*RECORDS SUPPLIED*
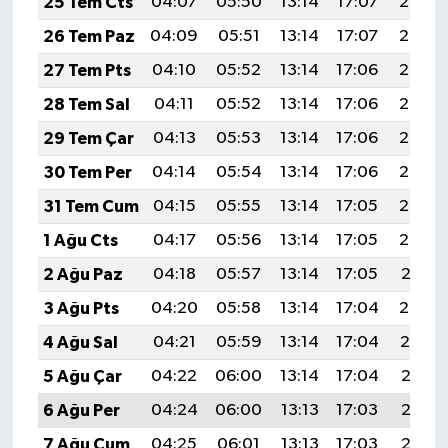
25 Tem Cts
04:07
05:50
13:14
17:07
20:28
26 Tem Paz
04:09
05:51
13:14
17:07
20:27
27 Tem Pts
04:10
05:52
13:14
17:06
20:26
28 Tem Sal
04:11
05:52
13:14
17:06
20:26
29 Tem Çar
04:13
05:53
13:14
17:06
20:25
30 Tem Per
04:14
05:54
13:14
17:06
20:24
31 Tem Cum
04:15
05:55
13:14
17:05
20:23
1 Ağu Cts
04:17
05:56
13:14
17:05
20:22
2 Ağu Paz
04:18
05:57
13:14
17:05
20:21
3 Ağu Pts
04:20
05:58
13:14
17:04
20:20
4 Ağu Sal
04:21
05:59
13:14
17:04
20:19
5 Ağu Çar
04:22
06:00
13:14
17:04
20:18
6 Ağu Per
04:24
06:00
13:13
17:03
20:16
7 Ağu Cum
04:25
06:01
13:13
17:03
20:15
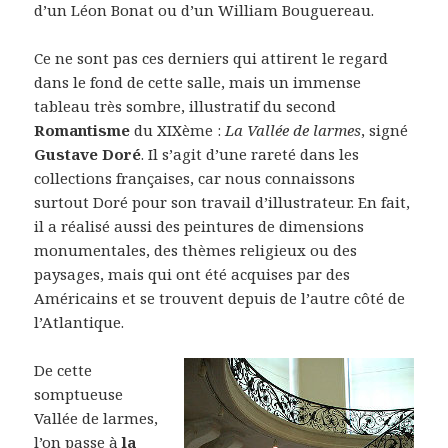
d’un Léon Bonat ou d’un William Bouguereau.
Ce ne sont pas ces derniers qui attirent le regard
dans le fond de cette salle, mais un immense
tableau très sombre, illustratif du second
Romantisme
du XIXème :
La Vallée de larmes
, signé
Gustave Doré
. Il s’agit d’une rareté dans les
collections françaises, car nous connaissons
surtout Doré pour son travail d’illustrateur. En fait,
il a réalisé aussi des peintures de dimensions
monumentales, des thèmes religieux ou des
paysages, mais qui ont été acquises par des
Américains et se trouvent depuis de l’autre côté de
l’Atlantique.
De cette
somptueuse
Vallée de larmes,
l’on passe à
la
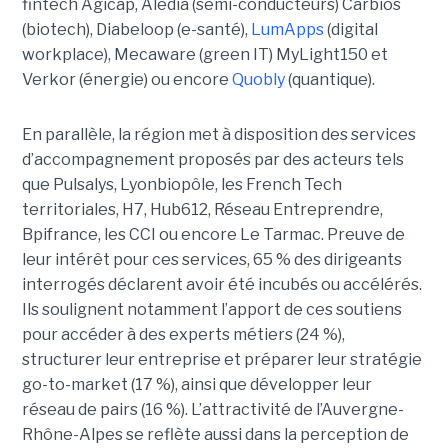
fintech Agicap, Aledia (semi-conducteurs) Carbios
(biotech), Diabeloop (e-santé),
LumApps
(digital
workplace), Mecaware (green IT) MyLight150 et
Verkor (énergie) ou encore
Quobly
(quantique).
En parallèle, la région met à disposition des services
d’accompagnement proposés par des acteurs tels
que Pulsalys, Lyonbiopôle, les French Tech
territoriales, H7, Hub612, Réseau Entreprendre,
Bpifrance, les CCI ou encore Le Tarmac. Preuve de
leur intérêt pour ces services, 65 % des dirigeants
interrogés déclarent avoir été incubés ou accélérés.
Ils soulignent notamment l’apport de ces soutiens
pour accéder à des experts métiers (24 %),
structurer leur entreprise et préparer leur stratégie
go-to-market (17 %), ainsi que développer leur
réseau de pairs (16 %). L’attractivité de l’Auvergne-
Rhône-Alpes se reflète aussi dans la perception de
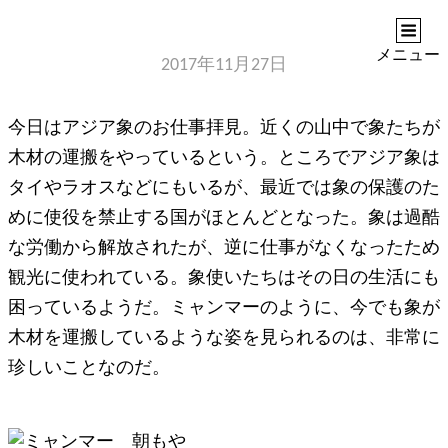
ASIANSANPO
アジアへのノスタルジア
メニュー
2017年11月27日
今日はアジア象のお仕事拝見。近くの山中で象たちが
木材の運搬をやっているという。ところでアジア象は
タイやラオスなどにもいるが、最近では象の保護のた
めに使役を禁止する国がほとんどとなった。象は過酷
な労働から解放されたが、逆に仕事がなくなったため
観光に使われている。象使いたちはその日の生活にも
困っているようだ。ミャンマーのように、今でも象が
木材を運搬しているような姿を見られるのは、非常に
珍しいことなのだ。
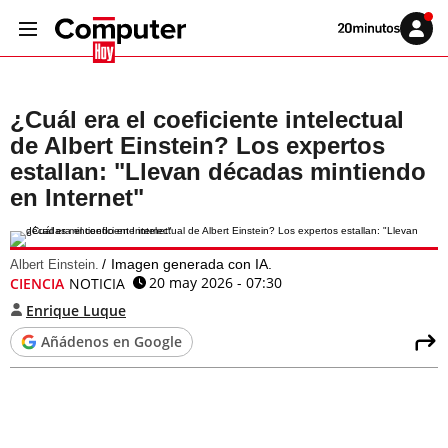
Volver
Iniciar
a
sesión
20MINUTOS.ES
¿Cuál era el coeficiente intelectual
de Albert Einstein? Los expertos
estallan: "Llevan décadas mintiendo
en Internet"
Imagen generada con IA.
Albert Einstein.
20 may 2026 - 07:30
CIENCIA
NOTICIA
Enrique Luque
Añádenos en Google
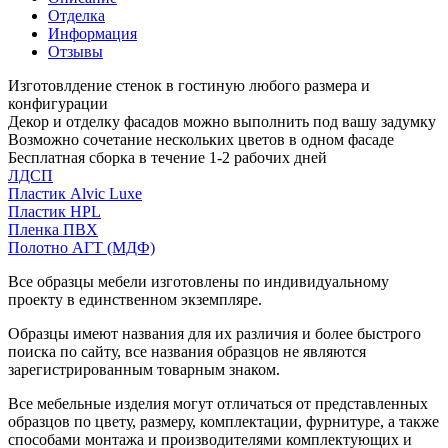
Отделка
Информация
Отзывы
Изготовлдение стенок в гостиную любого размера и
конфигурации
Декор и отделку фасадов можно выполнить под вашу задумку
Возможно сочетание нескольких цветов в одном фасаде
Бесплатная сборка в течение 1-2 рабочих дней
ЛДСП
Пластик Alvic Luxe
Пластик HPL
Пленка ПВХ
Полотно АГТ (МДФ)
Все образцы мебели изготовлены по индивидуальному
проекту в единственном экземпляре.
Образцы имеют названия для их различия и более быстрого
поиска по сайту, все названия образцов не являются
зарегистрированным товарным знаком.
Все мебельные изделия могут отличаться от представленных
образцов по цвету, размеру, комплектации, фурнитуре, а также
способами монтажа и производителями комплектующих и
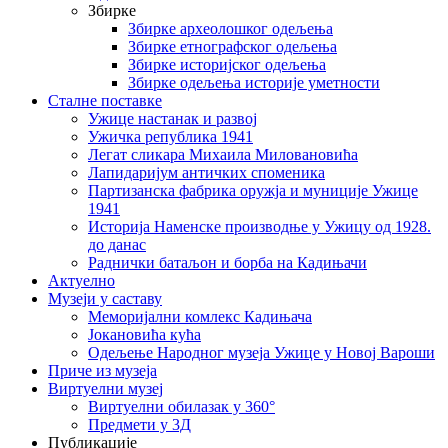
Збирке
Збирке археолошког одељења
Збирке етнографског одељења
Збирке историјског одељења
Збирке одељења историје уметности
Сталне поставке
Ужице настанак и развој
Ужичка република 1941
Легат сликара Михаила Миловановића
Лапидаријум античких споменика
Партизанска фабрика оружја и муниције Ужице
1941
Историја Наменске производње у Ужицу од 1928.
до данас
Раднички батаљон и борба на Кадињачи
Актуелно
Музеји у саставу
Меморијални комлекс Кадињача
Јокановића кућа
Oдељење Народног музеја Ужице у Новој Вароши
Приче из музеја
Виртуелни музеј
Виртуелни обилазак у 360°
Предмети у 3Д
Публикације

*TASK DIRECTIONS*
Copy the text of the entries above word for word, from the line containing "fintech Agicap, Aledia" up to and including the line containing "Añádenos en Google", and leave the pictures out of your copy.

*RESULT OF THE EXERCISE*
fintech Agicap, Aledia (semi-conducteurs) Carbios
(biotech), Diabeloop (e-santé),
LumApps
(digital
workplace), Mecaware (green IT) MyLight150 et
Verkor (énergie) ou encore
Quobly
(quantique).
En parallèle, la région met à disposition des services
d’accompagnement proposés par des acteurs tels
que Pulsalys, Lyonbiopôle, les French Tech
territoriales, H7, Hub612, Réseau Entreprendre,
Bpifrance, les CCI ou encore Le Tarmac. Preuve de
leur intérêt pour ces services, 65 % des dirigeants
interrogés déclarent avoir été incubés ou accélérés.
Ils soulignent notamment l’apport de ces soutiens
pour accéder à des experts métiers (24 %),
structurer leur entreprise et préparer leur stratégie
go-to-market (17 %), ainsi que développer leur
réseau de pairs (16 %). L’attractivité de l’Auvergne-
Rhône-Alpes se reflète aussi dans la perception de
ASIANSANPO
アジアへのノスタルジア
メニュー
2017年11月27日
今日はアジア象のお仕事拝見。近くの山中で象たちが
木材の運搬をやっているという。ところでアジア象は
タイやラオスなどにもいるが、最近では象の保護のた
めに使役を禁止する国がほとんどとなった。象は過酷
な労働から解放されたが、逆に仕事がなくなったため
観光に使われている。象使いたちはその日の生活にも
困っているようだ。ミャンマーのように、今でも象が
木材を運搬しているような姿を見られるのは、非常に
珍しいことなのだ。
Volver
Iniciar
a
sesión
20MINUTOS.ES
¿Cuál era el coeficiente intelectual
de Albert Einstein? Los expertos
estallan: "Llevan décadas mintiendo
en Internet"
Imagen generada con IA.
Albert Einstein.
20 may 2026 - 07:30
CIENCIA
NOTICIA
Enrique Luque
Añádenos en Google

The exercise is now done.